How to Remodel a Long Narrow Bathroom
A Long Narrow Bathroom is a design challenge for even the most seasoned professional. The trick is to use design principles to create the illusion of space while also developing a room that is functional. With a few tips and a little trial-and-error, you can create the perfect bathroom designs for an imperfect space.
Assess the Space
Before you can begin any remodel, you must know what you are working with. Measure the room from wall to wall to create the footprint of the room. Measure the height of the walls, noting any windows. Draw out the footprint of the room on a piece of graph paper to create a floor plan. Allow one square on the graph paper to equal 1 square foot in the room.

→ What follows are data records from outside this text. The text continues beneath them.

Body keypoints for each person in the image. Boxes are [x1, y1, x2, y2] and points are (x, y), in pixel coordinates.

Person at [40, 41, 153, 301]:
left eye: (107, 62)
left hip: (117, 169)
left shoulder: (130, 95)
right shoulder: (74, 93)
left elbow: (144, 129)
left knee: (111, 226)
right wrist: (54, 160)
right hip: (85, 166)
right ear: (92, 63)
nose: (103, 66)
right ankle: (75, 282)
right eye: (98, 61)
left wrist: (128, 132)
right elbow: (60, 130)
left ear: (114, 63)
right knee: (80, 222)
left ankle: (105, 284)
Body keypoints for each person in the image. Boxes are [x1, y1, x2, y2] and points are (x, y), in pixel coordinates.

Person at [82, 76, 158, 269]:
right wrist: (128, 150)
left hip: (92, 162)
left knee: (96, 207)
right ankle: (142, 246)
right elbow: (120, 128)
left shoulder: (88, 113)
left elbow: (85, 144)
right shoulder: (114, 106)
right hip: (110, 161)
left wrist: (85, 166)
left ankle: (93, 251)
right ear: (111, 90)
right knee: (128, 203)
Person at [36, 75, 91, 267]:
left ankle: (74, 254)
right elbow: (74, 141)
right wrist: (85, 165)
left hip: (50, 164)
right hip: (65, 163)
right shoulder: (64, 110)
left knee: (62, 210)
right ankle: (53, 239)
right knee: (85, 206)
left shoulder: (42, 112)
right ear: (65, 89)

Bathtub or Shower for Long Narrow Bathroom
The bathtub is the largest item that needs to fit within the space, which makes it a logical place to start your remodel. If you have a wall that is 5 feet long, you can comfortably fit a bathtub. If not, consider a standing shower instead. Place the bathtub or shower against the short wall to open up the rest of the space. If there is a window against this wall, use a transparent glass enclosure on the shower and make certain that the window frame material is waterproof. Draw the shower or bathtub into the floor plan to help you plan the rest of the available space.

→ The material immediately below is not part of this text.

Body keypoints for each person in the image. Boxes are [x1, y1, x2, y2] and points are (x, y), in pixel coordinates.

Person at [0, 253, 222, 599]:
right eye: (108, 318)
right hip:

Lavatory and Toilet for Long Narrow Bathroom
Besides the shower or bathtub, the other essential items in a Long Narrow Bathroom are the lavatory and the toilet. Because the room is narrow, place both of these items on the same long wall to create an open space for traffic along the other wall. To increase both the visual space and the foot space in the room, consider using a wall-mounted toilet and sink. The absence of a base underneath tricks the eye into thinking the space is larger than it is and makes the room feel less cluttered. Modern wall-mounted options are much more attractive than the commercial models of yesteryear. If a wall-mounted unit isn’t your thing, however, a pedestal sink creates a similar illusion of space. Draw these items into the floor plan. Play with the arrangement until you have at least 21 inches of space in front of the tub or shower, 4 inches of space from the edge of the lavatory to the wall, toilet or door and at least 15 inches of clearance around the toilet.
Long Narrow Bathroom Storage and Design
To maximize the space in the room, use built-in wall shelves to create storage and extend shelving up to the ceiling. To help create the illusion of a space that is more square in shape and not so narrow, paint the short walls a dark color and the longer side walls a light color, or use dark tiles on the end walls and light tiles on the long walls. If you have extra space along the long wall, add storage shelves. Use light fixtures that mimic the shape of the room: Install long lights along the long walls and sconces or short lights along the short walls to prevent drawing attention to the shape of the room.